:: TRY IT ::
Copy, exactly as written, the lines that begin at the one containing "Efficiency in Production" and end at the one containing "どを組み合わせ、マルウェアの判断や調査を行なう。". Skip any pictures in the data below.

* * *

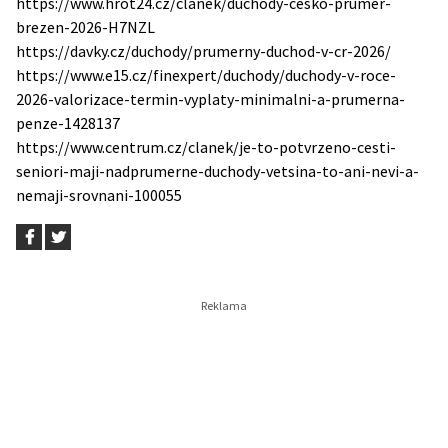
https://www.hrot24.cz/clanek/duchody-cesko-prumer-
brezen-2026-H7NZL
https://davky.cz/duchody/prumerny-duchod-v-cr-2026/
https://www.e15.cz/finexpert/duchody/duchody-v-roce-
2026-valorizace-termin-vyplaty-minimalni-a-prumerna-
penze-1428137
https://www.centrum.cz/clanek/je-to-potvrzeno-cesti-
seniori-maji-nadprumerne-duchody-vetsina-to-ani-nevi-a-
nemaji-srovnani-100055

* * *

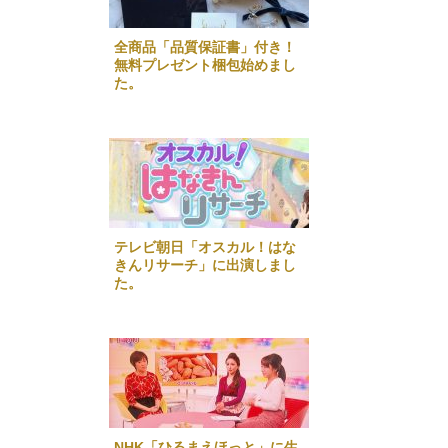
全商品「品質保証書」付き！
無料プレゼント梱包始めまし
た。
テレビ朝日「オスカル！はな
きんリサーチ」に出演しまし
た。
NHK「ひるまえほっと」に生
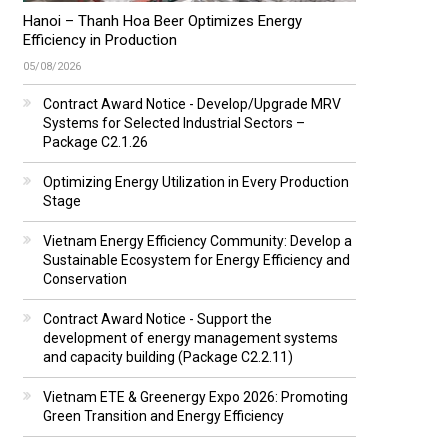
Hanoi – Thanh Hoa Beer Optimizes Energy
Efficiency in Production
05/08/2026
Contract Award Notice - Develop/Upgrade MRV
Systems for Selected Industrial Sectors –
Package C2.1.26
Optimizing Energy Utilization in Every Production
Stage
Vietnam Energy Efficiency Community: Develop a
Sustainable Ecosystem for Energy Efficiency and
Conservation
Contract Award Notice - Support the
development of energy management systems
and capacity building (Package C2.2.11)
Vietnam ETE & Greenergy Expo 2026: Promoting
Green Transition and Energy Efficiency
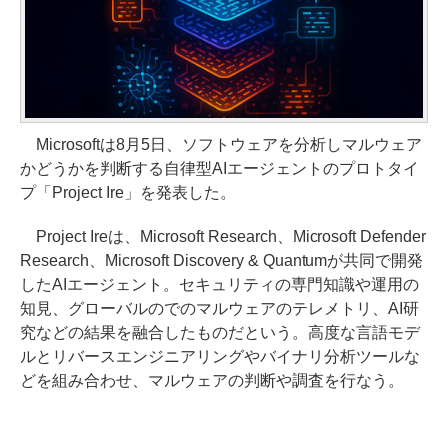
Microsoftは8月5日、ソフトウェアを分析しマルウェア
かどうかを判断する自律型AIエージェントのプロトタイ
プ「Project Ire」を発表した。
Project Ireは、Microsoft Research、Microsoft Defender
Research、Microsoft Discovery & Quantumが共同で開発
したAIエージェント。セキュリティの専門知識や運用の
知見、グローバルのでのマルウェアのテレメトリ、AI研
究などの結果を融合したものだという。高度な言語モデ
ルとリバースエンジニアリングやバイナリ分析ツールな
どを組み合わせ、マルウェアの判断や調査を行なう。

* * *

:: EXERCISE ANSWER ::
Efficiency in Production
05/08/2026
Contract Award Notice - Develop/Upgrade MRV
Systems for Selected Industrial Sectors –
Package C2.1.26
Optimizing Energy Utilization in Every Production
Stage
Vietnam Energy Efficiency Community: Develop a
Sustainable Ecosystem for Energy Efficiency and
Conservation
Contract Award Notice - Support the
development of energy management systems
and capacity building (Package C2.2.11)
Vietnam ETE & Greenergy Expo 2026: Promoting
Green Transition and Energy Efficiency
Microsoftは8月5日、ソフトウェアを分析しマルウェア
かどうかを判断する自律型AIエージェントのプロトタイ
プ「Project Ire」を発表した。
Project Ireは、Microsoft Research、Microsoft Defender
Research、Microsoft Discovery & Quantumが共同で開発
したAIエージェント。セキュリティの専門知識や運用の
知見、グローバルのでのマルウェアのテレメトリ、AI研
究などの結果を融合したものだという。高度な言語モデ
ルとリバースエンジニアリングやバイナリ分析ツールな
どを組み合わせ、マルウェアの判断や調査を行なう。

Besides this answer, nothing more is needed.